Le phénomène est déroutant. D’autant que, dans de nombreux milieux, la réussite sociale s’imagine plutôt avec un bébé à 35 ou 38 ans, après avoir réussi ses études puis le démarrage de sa carrière professionnelle.

Ces adolescentes enceintes ne le sont pas par erreur, elles le sont par fierté. Et si elles cachent leur grossesse au début, ce n’est pas par déni. C’est parce qu’elles savent très bien que tout le monde va leur conseiller l’IVG. Certaines d’entre elles témoignent d’ailleurs de pressions extrêmement fortes de la part de leur entourage et particulièrement de la famille la plus proche.  

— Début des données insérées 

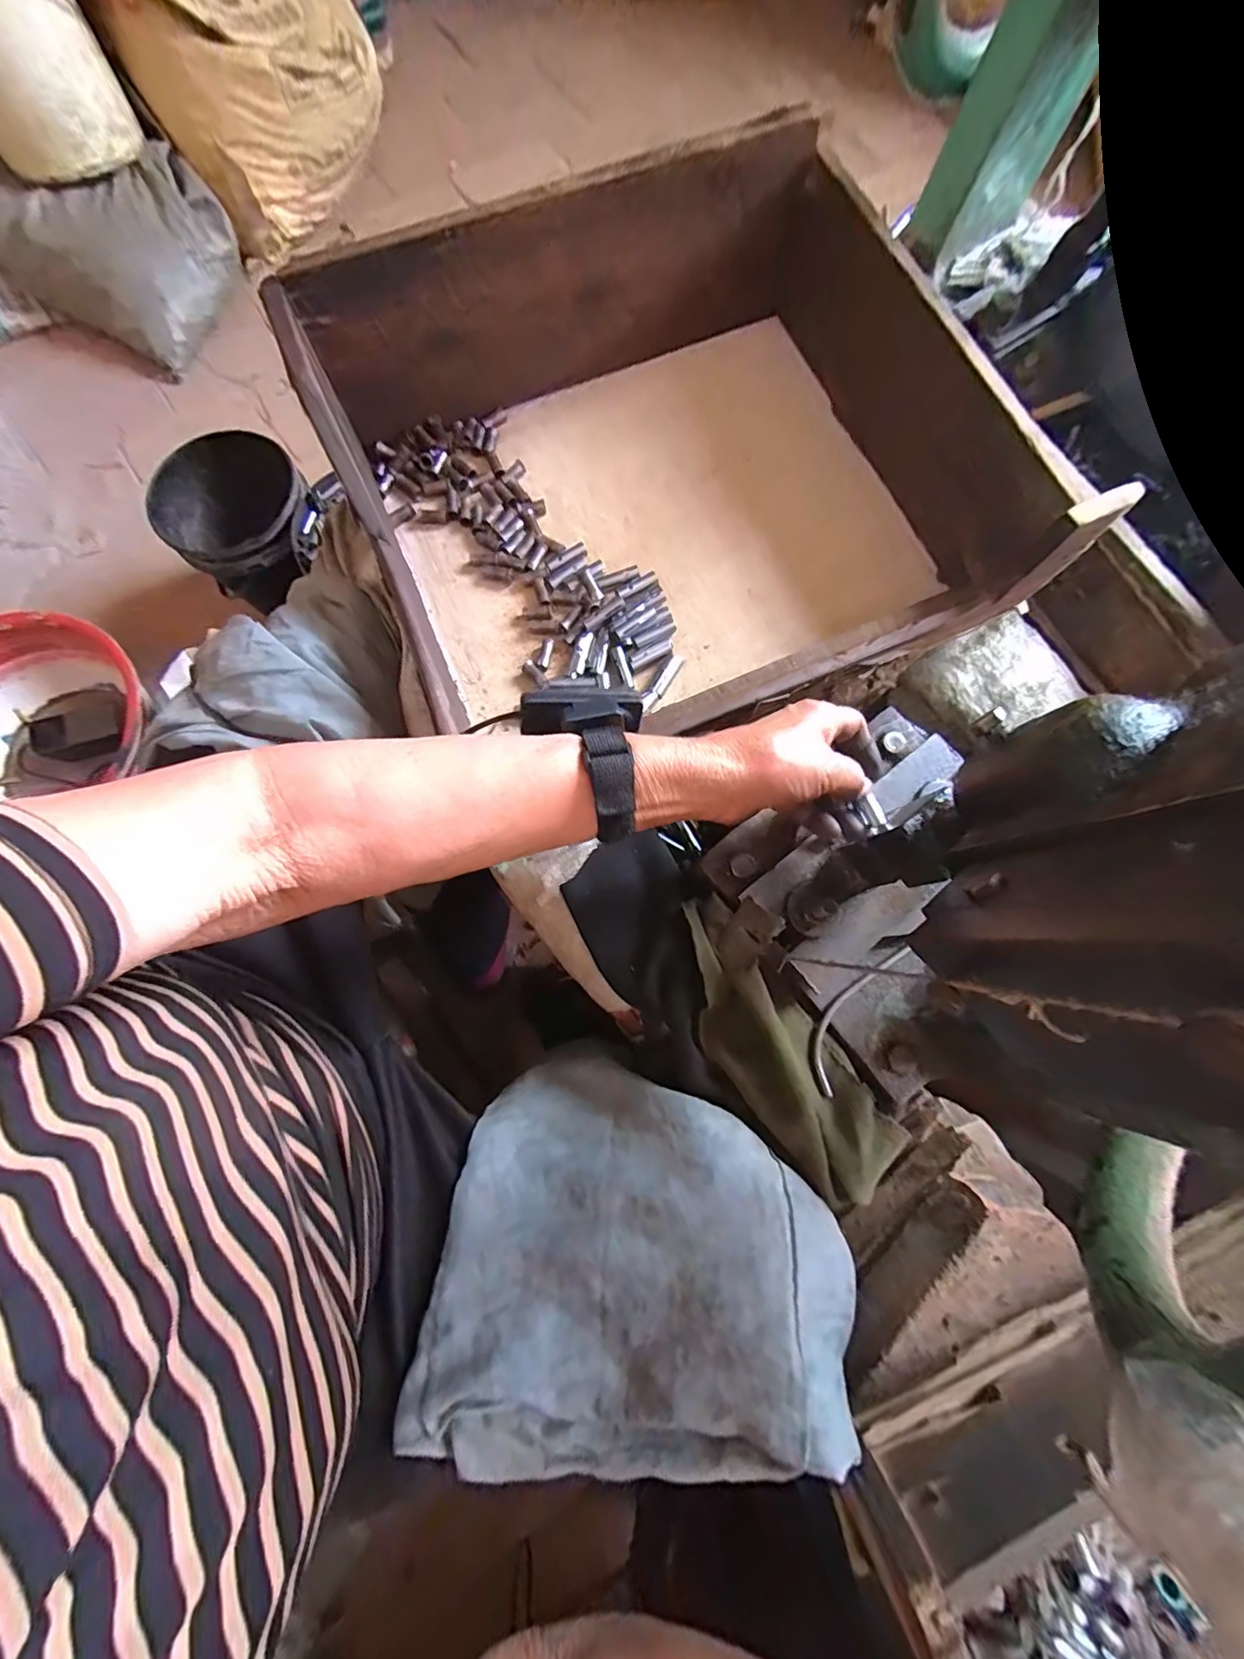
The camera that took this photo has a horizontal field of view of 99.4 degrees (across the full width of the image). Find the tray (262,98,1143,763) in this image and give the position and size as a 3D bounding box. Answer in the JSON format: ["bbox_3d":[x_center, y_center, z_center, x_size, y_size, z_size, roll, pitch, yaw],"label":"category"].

Pourquoi ces adolescentes, souvent immatures, veulent-elles être mamans ? Sans doute, certaines veulent tester leur fertilité. D’autres semblent vouloir combler des carences affectives. D’autres encore ont avant tout besoin d’être reconnues. Avoir un bébé leur donne un statut, leur permet de passer à l’âge adulte.

Ces grossesses précoces inquiètent donc les médecins, les services sociaux, les pouvoirs publics, les enseignants …légitimement ! Car ces grossesses posent des problèmes sanitaires. Mais elles posent évidemment et avant tout des questions éducatives.

La plupart des actions de prévention engagées par tous ces acteurs plus ou moins institutionnels semblent vraiment inappropriées : ils proposent plus encore d’éducation sexuelle chez les plus jeunes. Et toujours plus de contraception, contraception qui pourrait même devenir anonyme et gratuite pour les mineures.

D’autres pistes sont donc à explorer, d’urgence.
-         bloquer radicalement l’accès à la pornographie qui perturbe gravement de nombreux jeunes (et moins jeunes) dans leur sexualité,
-         ne pas imposer aux plus jeunes, au prétexte d’éducation sexuelle, une immersion dans une sexualité qui n’est pas de leur âge,
-         éduquer à des relations plus saines entre adolescents en assurant une prévention de la sexualité juvénile ;
-         et enfin, pour celles qui sont enceintes, leur permettre d’accueillir leur enfant dans les meilleures conditions possibles.